Liverpool's talents at the Kirkby Academy should draw inspiration from Nathaniel Phillips' unique journey to the first team, Jordan Henderson believes.
Phillips has held his own at Premier League and Champions League level for Jürgen Klopp's side this season, having initially joined the club's youth ranks in 2016.
And Henderson puts the centre-half's impressive development down to his experience, personality and constant willingness to improve.
In his column for Saturday's matchday programme, the captain writes: "Our gaffer said earlier in the season that our young players had 'saved us' this campaign and he's right.
"It isn't always about first-team appearances, by the way, although this year has seen Academy graduates Curtis Jones, Rhys Williams, Neco Williams, Nat Phillips, Caoimhin Kelleher and Leighton Clarkson all make significant contributions in that area.
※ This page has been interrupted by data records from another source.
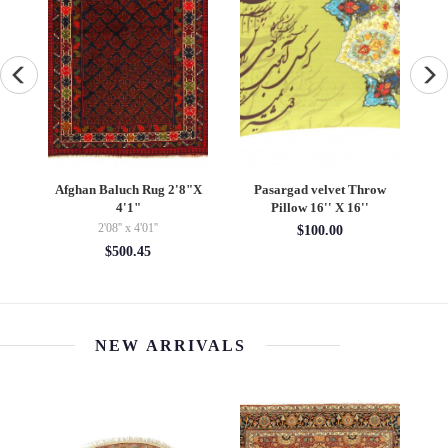
Pasargad velvet Throw
Vintage Hand Knotted K51
Persian
Pillow 16'' X 16''
Pillow 16" x 24"
knotted M
$100.00
$195.00
4'08
$3
NEW ARRIVALS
It's what they bring in the training sessions too.
"I could single out a lot of players who've come through from Kirkby to make an impact in the senior squad and there's been countless times in this column I've spoken about Trent and Curtis.
"But to illustrate my point this time, Nat Phillips is the perfect individual to highlight, as I'm sure Alex Inglethorpe and his staff will do to young players in the future as they take their journey through our Academy.
"Let's be clear, Nat is no longer a 'young player', even though quite a lot of TV commentators and pundits have described him as such. He's 24 now and very experienced. But he is a product of our Academy, in my opinion, and in many ways a 'poster boy' for it.
"His pathway to being a Liverpool first-team player is completely different to the likes of Trent and Curtis. These boys, from the city, were in our system from a much younger age and have progressed through the groups here. It wasn't the same journey for Nat, who I think came to us in 2016, but his story is just as inspirational for any aspiring pro.
"What others can learn from Nat is that having the right habits and attitude at all times is so important when your chance comes. They aren't like a tap that can be turned on and off when it suits – they need to be learned and ingrained. That way, when the moment comes, you are ready.
"I know that Nat, because he's a humble guy, credits the education he got at Bolton Wanderers and then at LFC for helping him with this and he's right to do that – it was the same for me at Sunderland. But the real credit goes to Nat, because of his willingness to learn and commitment to improve.
"His story shows the importance of being ready when opportunity knocks. I know Nat has probably surprised people on the outside with the level of his performance this season, but those of us who trained with him day in, day out, before those minutes in a first-team shirt came, weren't shocked at all.
"We knew he had the quality and character to shine because he did the right things every day in training. Adam Lallana is one of Nat's biggest fans and he tells me regularly how he predicted Nat would do exactly what he's gone on to do when his chance came.
"'Adz' saw a player with big talent, who understood the importance of doing all the right things as often as possible. Again, good habits and top attitude, essential for young players who want to progress.
"And that brings me back to our U18s. I really hope they can get through against Ipswich [in the FA Youth Cup semi-finals] later this month. But even more important for them is to look at the boys who came before, many of which were in that 2019 Youth Cup-winning side. Look at what they've done to make the step from youth football to the professional environment.
"They can also look to a player like Nat Phillips and ask themselves: what has he done to earn the opportunity he's taken this season? I hope so, because they have plenty of fantastic role models who have made it through our outstanding Academy to learn from."